Interesting, fun fact is that the notion that corvids are attracted to shiny objects and caching them is more folklore than science. Most corvids do not have an affinity for shiny objects. Research has been conducted on this matter and it found that the majority of corvids in both in captivity and in the wild did not show an affinity for shiny objects. In fact, many were more hesitant of shiny objects. For example, corvids fed with shiny bowls were less likely to take the food. Now Nelson is imprinted, meaning he thinks people are his family. I have found through three years of observation that Nelson most definitely has an attraction to shiny things. But most of all Nelson has an attraction to anything that you want. For example, he knew the scissors belonged to the gal and when she attempted to reclaim them, it made the steal that much more fun because she was “playing back.” The scissors were both shiny and something we wanted so it made for a delightful steal. Hey, he’s like a child, sometimes your just glad that for one minute their entertained and not destroying the house! Corvids are like children or dementia patients they all have their favorite obsession. I’ve heard of a crow once in Florida that loved stealing golf balls, which doesn’t enhance the survival chances of that crow any. Unless that crow found some use that we don’t know yet for golf balls.
We put some night crawlers in a bowl of water as enrichment. Nothing says fun like bobbing for worms or taking a bath in water that just had worms floating in it!
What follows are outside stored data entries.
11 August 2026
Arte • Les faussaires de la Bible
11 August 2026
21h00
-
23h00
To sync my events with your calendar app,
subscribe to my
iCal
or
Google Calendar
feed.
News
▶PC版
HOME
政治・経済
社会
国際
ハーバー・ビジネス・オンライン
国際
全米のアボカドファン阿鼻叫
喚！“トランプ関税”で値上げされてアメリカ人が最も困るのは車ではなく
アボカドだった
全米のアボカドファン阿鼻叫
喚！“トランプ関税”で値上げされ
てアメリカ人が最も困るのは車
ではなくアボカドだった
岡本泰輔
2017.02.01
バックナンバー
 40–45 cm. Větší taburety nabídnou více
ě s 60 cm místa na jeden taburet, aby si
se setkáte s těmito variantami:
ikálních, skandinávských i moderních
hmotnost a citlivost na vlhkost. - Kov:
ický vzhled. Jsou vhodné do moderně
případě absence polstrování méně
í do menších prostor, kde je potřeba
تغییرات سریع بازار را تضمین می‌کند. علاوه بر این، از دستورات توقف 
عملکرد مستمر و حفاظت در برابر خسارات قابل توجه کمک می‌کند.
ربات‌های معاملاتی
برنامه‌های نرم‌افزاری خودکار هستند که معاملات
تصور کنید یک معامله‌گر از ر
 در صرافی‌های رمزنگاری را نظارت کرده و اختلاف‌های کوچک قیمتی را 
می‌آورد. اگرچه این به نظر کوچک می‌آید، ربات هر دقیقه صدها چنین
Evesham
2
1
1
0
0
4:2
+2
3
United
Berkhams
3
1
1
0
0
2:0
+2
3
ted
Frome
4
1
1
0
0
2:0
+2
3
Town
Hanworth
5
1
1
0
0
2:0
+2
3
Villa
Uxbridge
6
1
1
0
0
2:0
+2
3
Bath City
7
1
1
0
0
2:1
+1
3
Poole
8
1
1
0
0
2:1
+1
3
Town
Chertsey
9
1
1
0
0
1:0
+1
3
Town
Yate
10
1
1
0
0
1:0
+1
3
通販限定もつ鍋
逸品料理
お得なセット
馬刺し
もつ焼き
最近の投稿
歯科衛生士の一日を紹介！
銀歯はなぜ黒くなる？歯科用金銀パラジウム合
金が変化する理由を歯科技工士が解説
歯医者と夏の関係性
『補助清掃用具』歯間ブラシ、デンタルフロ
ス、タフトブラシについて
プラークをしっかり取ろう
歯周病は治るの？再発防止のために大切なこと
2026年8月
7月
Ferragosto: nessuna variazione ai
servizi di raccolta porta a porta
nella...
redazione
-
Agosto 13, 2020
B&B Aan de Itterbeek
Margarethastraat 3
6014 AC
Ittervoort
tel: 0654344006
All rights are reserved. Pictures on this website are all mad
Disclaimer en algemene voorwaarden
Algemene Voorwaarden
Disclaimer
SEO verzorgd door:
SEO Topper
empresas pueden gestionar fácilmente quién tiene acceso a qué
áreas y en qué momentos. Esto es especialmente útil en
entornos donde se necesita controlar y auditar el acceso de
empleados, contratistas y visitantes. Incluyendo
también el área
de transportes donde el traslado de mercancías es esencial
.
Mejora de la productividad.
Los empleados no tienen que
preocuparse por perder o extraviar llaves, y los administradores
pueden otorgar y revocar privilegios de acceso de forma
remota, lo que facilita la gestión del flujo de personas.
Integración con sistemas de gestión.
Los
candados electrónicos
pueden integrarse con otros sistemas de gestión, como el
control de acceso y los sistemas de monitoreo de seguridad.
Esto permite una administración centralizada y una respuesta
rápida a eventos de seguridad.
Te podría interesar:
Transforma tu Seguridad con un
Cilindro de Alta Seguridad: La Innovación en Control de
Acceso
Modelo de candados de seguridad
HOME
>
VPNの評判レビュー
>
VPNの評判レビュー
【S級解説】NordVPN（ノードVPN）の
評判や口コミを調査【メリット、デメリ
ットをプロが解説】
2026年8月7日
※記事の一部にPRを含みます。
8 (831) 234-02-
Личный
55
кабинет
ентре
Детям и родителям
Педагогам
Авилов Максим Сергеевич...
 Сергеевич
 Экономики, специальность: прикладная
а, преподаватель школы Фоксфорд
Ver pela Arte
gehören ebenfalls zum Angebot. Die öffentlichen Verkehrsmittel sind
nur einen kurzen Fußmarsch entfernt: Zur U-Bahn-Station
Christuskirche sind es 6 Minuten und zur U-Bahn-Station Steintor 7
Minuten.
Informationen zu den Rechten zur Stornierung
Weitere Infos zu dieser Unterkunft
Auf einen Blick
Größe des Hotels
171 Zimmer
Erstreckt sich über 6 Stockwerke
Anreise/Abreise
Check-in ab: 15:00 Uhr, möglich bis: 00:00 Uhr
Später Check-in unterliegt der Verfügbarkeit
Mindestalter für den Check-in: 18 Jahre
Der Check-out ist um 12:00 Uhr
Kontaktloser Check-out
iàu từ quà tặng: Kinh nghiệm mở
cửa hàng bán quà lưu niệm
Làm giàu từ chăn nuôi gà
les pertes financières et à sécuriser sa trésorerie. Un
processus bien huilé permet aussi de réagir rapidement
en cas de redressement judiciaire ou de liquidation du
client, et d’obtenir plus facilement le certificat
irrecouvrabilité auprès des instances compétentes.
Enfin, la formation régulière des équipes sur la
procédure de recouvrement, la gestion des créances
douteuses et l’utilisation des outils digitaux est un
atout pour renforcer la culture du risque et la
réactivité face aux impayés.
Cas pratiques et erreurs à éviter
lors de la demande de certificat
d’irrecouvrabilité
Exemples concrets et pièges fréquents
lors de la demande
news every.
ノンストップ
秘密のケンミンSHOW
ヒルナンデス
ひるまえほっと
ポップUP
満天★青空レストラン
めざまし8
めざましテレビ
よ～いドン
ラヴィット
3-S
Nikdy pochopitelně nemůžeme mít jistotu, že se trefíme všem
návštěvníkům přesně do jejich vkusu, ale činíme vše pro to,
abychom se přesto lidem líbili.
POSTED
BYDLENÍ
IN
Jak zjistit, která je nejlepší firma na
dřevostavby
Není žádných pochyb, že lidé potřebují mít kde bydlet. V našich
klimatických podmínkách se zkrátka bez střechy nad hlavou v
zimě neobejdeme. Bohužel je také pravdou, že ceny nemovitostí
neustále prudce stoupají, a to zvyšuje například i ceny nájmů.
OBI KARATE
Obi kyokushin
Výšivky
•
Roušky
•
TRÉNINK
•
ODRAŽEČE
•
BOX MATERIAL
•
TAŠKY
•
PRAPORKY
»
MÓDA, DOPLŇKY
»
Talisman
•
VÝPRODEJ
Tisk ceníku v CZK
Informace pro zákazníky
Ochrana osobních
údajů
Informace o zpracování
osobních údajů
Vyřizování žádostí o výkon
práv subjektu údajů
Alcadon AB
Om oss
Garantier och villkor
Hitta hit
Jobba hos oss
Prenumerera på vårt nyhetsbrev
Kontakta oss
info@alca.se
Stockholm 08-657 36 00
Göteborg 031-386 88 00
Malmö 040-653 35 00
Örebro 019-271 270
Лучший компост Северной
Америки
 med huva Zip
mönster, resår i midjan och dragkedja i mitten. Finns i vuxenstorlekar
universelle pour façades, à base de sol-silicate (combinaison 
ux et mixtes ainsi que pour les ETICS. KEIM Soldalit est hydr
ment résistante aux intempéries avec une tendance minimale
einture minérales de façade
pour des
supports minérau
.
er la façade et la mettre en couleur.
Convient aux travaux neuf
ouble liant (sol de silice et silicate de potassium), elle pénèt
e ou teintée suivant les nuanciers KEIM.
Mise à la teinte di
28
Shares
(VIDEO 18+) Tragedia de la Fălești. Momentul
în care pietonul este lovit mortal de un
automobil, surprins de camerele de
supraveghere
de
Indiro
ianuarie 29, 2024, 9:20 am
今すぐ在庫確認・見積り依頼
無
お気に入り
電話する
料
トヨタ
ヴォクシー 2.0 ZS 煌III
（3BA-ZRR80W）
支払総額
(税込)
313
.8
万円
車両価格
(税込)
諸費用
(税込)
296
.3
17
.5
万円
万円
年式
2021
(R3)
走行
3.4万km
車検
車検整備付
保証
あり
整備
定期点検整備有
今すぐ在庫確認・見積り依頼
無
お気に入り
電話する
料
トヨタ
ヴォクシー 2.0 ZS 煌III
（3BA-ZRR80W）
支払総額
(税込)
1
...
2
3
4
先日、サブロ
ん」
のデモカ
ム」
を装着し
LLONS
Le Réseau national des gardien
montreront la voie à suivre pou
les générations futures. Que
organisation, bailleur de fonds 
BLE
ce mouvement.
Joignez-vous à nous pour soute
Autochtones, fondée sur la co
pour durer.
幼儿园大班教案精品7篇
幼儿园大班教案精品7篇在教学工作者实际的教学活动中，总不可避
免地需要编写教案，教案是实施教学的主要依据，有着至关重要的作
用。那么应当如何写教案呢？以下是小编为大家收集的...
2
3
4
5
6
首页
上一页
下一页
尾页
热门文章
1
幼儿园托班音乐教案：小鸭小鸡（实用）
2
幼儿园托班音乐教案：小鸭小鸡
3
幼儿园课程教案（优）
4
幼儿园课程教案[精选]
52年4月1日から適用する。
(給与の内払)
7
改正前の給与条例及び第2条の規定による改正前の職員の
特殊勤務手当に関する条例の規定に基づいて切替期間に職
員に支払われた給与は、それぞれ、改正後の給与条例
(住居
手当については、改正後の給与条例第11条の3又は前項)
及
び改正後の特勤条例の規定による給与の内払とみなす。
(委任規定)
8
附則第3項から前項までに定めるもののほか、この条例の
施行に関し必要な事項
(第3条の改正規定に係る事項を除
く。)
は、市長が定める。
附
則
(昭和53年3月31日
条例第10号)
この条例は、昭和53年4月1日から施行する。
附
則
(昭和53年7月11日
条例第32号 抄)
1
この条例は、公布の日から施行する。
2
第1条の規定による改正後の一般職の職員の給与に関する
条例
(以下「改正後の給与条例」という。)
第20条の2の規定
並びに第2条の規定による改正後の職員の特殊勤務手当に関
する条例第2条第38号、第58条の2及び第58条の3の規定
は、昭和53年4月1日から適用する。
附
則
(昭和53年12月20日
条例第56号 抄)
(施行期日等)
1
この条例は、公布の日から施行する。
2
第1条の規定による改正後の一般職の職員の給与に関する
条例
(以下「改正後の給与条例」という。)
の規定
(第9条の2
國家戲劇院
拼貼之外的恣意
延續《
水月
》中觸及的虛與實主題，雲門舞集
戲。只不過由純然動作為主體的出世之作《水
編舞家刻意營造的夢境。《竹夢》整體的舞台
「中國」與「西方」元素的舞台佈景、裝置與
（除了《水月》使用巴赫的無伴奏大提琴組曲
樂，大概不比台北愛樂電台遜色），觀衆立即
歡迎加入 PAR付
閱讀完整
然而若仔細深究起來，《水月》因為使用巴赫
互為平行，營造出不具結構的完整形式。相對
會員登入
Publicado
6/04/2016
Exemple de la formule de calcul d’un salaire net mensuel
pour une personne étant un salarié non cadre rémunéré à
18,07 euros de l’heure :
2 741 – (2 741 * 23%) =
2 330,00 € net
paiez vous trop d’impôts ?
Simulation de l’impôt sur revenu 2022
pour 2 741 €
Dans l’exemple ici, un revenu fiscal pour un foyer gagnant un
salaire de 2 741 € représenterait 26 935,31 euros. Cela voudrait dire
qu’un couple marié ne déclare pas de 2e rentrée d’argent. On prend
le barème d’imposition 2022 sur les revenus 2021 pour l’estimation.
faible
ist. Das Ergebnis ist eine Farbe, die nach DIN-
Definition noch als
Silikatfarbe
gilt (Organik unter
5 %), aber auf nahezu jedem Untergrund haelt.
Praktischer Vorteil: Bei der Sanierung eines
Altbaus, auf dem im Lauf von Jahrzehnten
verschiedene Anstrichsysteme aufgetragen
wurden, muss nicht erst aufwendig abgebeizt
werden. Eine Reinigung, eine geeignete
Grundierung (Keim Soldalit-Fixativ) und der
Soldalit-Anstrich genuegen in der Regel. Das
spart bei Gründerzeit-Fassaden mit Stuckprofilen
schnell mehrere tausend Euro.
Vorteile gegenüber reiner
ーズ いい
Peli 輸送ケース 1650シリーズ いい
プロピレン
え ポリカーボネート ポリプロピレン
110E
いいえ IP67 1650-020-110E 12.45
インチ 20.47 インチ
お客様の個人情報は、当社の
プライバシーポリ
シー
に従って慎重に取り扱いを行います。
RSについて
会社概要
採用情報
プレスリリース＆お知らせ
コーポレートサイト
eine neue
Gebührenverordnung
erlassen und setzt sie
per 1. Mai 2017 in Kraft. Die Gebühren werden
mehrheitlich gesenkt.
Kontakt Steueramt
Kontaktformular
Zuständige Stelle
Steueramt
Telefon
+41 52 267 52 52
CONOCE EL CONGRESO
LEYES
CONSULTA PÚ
One of Nelson’s favorite activities is bathing in water and because of the temperature, we took away his giant bowl of water outside. He is supposed to be one of the smartest bird’s in the world and yet he hasn’t figured out that when it’s cold you shouldn’t take a bath. I have walked out to him once and he had taken a bath and his feathers had frozen to his body. Let’s just say he was not a happy camper.
The center I work at is a part of my minor for college and currently, I now have four students who are learning how to train ambassadors working under me. It was fitting that Nelson went running with scissors today because I feel like I am running with scissors when I train with the students. I have trained animals ranging from dogs to opossums to hawks, but I have never taught someone how to train an animal. I can only hope that I don’t tell them the wrong thing!
Right now I am focusing on teaching them the correct diet for crows. Since crows are omnivores and opportunistic they will eat almost anything. It is critical in captivity that crows receive variety, so often I have seen handlers fall into the routine of feeding the same thing every day because it is easy, it doesn’t require thought. To train Nelson I use all the good food like crickets, mice, fish, and egg as rewards for doing desired behaviors. At least Nelson provided great entertainment to my weekend. He is a joy to work with if you can keep up with his antics!